Wild Spectacle is a new and selected book of sorts, as some of the essays have been collected from previous publications as early as 2002. One thread that sews these essays together is geography and specificity of place. We journey first to the wilds of Montana, then into Mexico and Central America, and finally to the swamps and coastal regions of Florida and Georgia, close to Ray’s current homeplace. (Oh yes, there is that one detour to the panhandle of Alaska for a dinner party of salmon and shrimp, heron eggs on kelp, and the delicacy of halibut cheeks!) How do you get to know a place, Ray asks in “Montana”? Her directive is one she practices well in this book:
First you bathe there. . . .
Then you go barefoot, naked if you can.
Then you eat and drink from a place. You sleep with it.
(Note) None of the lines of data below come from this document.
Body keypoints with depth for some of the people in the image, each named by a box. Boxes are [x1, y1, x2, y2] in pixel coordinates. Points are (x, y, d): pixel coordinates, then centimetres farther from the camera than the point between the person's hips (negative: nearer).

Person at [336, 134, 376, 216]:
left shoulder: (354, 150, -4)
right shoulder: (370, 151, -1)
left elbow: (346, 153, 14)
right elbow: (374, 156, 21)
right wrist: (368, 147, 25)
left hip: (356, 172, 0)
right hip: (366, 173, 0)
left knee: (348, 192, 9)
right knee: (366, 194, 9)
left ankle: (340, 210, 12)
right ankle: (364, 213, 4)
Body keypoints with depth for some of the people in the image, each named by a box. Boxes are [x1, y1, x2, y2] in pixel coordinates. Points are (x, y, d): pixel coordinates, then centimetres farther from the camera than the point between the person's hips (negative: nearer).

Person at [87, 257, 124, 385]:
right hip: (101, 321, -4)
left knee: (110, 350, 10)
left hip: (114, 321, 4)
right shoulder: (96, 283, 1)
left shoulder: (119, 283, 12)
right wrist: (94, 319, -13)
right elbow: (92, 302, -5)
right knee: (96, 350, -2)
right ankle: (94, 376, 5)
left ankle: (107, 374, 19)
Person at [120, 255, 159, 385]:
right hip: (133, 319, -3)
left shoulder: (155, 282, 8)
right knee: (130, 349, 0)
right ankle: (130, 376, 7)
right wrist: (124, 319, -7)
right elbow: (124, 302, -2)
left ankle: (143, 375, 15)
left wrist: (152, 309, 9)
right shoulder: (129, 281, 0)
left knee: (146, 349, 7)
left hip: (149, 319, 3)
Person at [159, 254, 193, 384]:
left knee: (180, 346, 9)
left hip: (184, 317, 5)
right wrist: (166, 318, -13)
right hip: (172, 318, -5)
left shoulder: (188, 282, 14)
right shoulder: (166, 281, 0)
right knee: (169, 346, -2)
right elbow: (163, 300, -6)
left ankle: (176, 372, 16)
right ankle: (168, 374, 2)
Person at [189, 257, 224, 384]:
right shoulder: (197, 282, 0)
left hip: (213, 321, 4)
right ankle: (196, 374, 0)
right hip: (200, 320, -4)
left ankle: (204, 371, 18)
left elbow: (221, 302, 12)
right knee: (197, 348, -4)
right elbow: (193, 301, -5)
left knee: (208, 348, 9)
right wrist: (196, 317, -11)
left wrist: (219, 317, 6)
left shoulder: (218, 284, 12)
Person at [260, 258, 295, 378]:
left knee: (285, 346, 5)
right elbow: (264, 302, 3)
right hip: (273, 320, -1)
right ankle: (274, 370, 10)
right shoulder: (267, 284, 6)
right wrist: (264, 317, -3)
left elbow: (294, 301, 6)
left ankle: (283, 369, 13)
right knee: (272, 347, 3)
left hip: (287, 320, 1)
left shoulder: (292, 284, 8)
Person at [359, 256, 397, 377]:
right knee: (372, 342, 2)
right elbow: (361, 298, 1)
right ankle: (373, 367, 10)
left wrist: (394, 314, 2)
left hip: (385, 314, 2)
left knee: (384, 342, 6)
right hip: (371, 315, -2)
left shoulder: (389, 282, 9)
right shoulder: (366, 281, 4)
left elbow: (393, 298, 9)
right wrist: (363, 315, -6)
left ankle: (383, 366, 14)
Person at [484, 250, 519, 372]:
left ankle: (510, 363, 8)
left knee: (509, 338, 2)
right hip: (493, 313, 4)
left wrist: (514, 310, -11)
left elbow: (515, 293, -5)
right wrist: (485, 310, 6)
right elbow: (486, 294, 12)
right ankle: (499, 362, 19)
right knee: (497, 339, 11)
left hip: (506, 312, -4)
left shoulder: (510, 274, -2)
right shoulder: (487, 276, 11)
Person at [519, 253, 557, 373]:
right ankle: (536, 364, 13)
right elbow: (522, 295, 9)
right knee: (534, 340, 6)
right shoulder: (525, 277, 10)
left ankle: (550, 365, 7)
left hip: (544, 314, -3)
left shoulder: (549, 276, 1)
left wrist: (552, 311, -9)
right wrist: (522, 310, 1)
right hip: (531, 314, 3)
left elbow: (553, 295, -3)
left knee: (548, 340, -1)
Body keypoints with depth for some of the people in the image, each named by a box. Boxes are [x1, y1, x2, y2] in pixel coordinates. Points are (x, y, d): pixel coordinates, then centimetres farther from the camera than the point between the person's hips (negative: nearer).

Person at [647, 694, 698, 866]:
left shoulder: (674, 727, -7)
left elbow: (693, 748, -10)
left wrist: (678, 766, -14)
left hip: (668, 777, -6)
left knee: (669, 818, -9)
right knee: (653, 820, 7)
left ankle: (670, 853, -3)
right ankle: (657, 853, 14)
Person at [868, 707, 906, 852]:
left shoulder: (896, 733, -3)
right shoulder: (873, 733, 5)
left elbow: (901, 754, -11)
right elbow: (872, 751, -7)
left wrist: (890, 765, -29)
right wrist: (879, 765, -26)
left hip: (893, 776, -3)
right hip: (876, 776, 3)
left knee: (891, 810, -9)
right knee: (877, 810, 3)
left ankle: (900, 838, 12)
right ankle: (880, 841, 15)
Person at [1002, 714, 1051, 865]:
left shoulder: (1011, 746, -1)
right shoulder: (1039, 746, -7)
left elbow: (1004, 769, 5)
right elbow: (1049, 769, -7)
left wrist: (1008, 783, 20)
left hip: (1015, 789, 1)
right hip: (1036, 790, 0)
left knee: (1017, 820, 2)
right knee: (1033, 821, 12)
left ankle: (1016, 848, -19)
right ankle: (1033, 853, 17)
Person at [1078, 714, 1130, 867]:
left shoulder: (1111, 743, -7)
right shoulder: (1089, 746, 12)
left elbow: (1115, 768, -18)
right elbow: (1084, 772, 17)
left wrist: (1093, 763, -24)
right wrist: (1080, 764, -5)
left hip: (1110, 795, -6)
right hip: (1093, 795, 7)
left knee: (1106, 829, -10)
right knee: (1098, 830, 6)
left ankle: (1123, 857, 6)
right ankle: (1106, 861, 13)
You watch and listen. You study. You learn. You listen.
With Ray as guide, we study elk, kestrel, monarch butterflies, spiders. We see monkeys, whales, and manatee. We hear the “song-rope” of coyote calls and the cacophony of mating frogs. We witness deep friendships—friendship, Ray writes, is “a snail shell, a cloud formation, a zephyr. It’s a bird hatching, . . .”—the necessity of swamp hollers as survival strategy, and the ever-present dangers of being in the wild. Ray’s close calls with drowning, being caught in storms or darkness, and a sudden onset of illness give us an urgency and drama that propel her essays far beyond the genre of nature writing. The closing essay, for instance, is both a meditation on the Okefenokee Swamp and a thrilling page-turner.
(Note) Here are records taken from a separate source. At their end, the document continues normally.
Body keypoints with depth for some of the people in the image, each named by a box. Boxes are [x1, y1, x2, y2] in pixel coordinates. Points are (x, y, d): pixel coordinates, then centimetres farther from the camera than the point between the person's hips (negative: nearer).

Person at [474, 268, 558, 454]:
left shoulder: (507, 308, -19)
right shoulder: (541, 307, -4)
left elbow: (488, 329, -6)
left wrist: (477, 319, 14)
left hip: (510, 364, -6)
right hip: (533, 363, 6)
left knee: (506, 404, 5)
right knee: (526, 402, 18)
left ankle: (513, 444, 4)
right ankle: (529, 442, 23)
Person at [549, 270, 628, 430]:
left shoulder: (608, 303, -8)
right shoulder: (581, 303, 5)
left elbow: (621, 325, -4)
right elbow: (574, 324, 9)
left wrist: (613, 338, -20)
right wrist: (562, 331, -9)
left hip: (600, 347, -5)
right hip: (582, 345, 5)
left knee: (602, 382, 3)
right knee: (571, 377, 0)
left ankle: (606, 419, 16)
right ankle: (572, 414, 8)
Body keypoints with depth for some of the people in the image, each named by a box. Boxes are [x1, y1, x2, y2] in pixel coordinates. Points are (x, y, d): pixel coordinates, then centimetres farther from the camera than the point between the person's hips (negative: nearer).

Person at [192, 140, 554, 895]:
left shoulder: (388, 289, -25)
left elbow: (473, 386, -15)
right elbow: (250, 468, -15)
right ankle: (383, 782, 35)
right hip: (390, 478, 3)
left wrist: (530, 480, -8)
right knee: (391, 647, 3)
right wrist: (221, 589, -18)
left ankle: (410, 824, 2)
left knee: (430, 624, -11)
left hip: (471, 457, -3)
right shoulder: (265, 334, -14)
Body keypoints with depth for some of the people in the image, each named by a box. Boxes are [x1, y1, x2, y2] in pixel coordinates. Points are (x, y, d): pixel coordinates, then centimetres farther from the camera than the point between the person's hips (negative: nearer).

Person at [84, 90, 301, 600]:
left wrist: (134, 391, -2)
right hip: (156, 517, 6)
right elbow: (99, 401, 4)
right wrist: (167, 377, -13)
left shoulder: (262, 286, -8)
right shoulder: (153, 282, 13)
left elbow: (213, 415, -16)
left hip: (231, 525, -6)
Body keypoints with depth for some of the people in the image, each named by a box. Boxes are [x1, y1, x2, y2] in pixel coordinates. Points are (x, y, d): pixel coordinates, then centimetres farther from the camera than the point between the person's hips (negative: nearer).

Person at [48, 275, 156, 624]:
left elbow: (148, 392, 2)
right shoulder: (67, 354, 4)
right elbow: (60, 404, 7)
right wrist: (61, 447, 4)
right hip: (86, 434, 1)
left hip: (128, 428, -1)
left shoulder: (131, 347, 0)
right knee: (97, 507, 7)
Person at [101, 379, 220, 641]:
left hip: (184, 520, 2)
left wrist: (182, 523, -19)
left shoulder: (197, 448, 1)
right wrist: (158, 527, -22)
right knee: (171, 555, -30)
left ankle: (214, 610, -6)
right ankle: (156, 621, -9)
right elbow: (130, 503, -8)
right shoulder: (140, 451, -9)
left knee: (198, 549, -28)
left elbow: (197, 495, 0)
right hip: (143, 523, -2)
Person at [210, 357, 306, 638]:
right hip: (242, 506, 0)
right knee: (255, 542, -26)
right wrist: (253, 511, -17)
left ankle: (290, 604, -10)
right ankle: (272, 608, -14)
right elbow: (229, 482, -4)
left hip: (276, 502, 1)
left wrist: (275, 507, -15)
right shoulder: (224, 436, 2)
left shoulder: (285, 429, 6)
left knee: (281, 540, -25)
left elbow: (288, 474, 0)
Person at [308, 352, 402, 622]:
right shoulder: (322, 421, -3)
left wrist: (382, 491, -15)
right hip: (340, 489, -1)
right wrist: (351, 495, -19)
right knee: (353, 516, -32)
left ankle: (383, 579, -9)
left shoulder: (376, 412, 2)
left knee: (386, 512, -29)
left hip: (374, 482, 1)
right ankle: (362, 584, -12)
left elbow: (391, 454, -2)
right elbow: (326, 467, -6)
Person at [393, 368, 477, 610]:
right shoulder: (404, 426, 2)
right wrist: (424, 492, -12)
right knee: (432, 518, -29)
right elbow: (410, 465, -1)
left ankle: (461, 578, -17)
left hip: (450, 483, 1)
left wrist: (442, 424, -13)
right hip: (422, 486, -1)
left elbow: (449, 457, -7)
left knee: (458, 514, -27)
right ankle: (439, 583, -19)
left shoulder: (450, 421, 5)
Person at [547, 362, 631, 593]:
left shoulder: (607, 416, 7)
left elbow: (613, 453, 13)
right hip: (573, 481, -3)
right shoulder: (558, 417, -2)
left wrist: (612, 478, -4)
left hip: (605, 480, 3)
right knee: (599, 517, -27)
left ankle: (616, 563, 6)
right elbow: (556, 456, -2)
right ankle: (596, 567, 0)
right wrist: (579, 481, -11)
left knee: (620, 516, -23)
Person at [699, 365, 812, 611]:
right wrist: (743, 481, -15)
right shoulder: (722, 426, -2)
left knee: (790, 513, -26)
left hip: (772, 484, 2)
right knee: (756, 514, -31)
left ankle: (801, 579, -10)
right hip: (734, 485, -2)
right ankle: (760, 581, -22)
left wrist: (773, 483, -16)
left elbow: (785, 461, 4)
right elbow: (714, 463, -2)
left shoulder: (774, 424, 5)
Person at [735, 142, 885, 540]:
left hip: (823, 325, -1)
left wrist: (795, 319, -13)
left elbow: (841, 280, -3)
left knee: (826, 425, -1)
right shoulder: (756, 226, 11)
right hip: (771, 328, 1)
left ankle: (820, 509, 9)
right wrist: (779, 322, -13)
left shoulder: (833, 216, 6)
In addition to bringing alive particular places, Ray also hems these essays together with her inimitable poetic style. She is mindful and lyrical about naming and an expert at translating observations into concrete and vivid detail. Her language is rich with description, metaphor, and music. A sudden storm is “as if God drove a chariot across the skies, ripping open golden clouds, slapping ropes of lightning together to make thunder.” A herd of elk “poured like molasses” toward a stream, and the night sky is “a hand-painted bowl, silver on black.” But like the skilled poet she is, her literary sensibilities are not used just to extoll beauty. She describes ecotourism as the “Disneyfication of the wild” and the loss of nature as “a terrorism.” She depicts with heartache the clearcut sections of the Yaak Valley, “and threaded through it all, like tapeworms, are skinny white logging roads.” Ray’s keen observations and brutal honesty make this collection necessary reading if we want to live with and preserve the wild places on the planet.
“I have always been in love with the world, as long as I can remember,” Ray tells us, and we believe her. She circles back to her creed at the end of this stellar collection. In “I Have Seen the Warrior” she writes of her determination to be wild, “to be aware, to not turn a blind eye, to not back down, to not give up. Sometimes the only weapon we have is awareness. Sometimes all we have is a little light that we can shine outward into a big darkness. Sometimes, however, we tap into our superpowers, and then we can transcend and bring about transcendence.” Wild Spectacle: Seeking Wonders in a World beyond Humans is a force, a lesson, a gift.